Under the hood, there is a lot happening as well. The focus is now on IFC compliance and enabling higher LODs with IFC, working with Revit data. IFC is an ocean of framework and getting an exact compatibility match and support for all extensions is not easy.
It is a mammoth task but the dirty underlying work is in fast track mode by Bricsys & ODA programmers and the results are showing in BricsCAD V20.
There is a subtle (or is it no-so-subte?) push by Autodesk to push RVT as the standard format for BIM. While a lot of other ‘independent’ vendors would want to bat for IFC.
While RVT data still surpasses IFC data currently, the open consortium pitches for IFC, and Bricsys is betting big on this space, while RVT is not completely ignored as well.
Image courtesy: Bricsys twitter feed
On stage now, Hosted by @RGCADMan, a group of customers who have made the move to BricsCAD talk about the migration process and the business value of switching to the best .dwg-based CAD product available today.
Image courtesy: Hexagon PPM Twitter
The coffee break sessions, before, during and after the day’s sessions provided ample opportunity for networking and sharing of ideas and catching up.
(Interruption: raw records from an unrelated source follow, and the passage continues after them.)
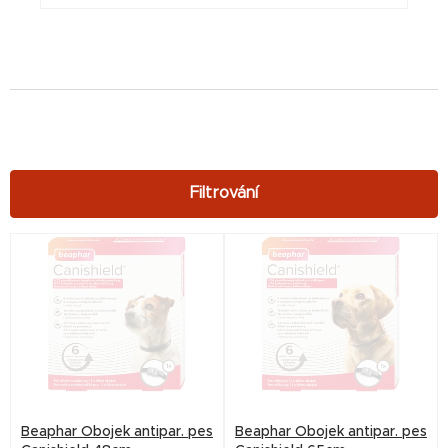
V
ý
p
i
s
p
r
Beaphar Obojek antipar. pes
Beaphar Obojek antipar. pes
Image Courtesy: Bricsys blog
After lunch, at the breakout session in the mini-hall, once again, BIM was in focus as a set of 6 gentlemen from different countries shared their experiences on BIM.
Parallely, in the main hall, Robert Green was once again driving home the message of the ease migration as CAD Managers and users listened intently to the nitty-gritties of AutoCAD to BricsCAD port.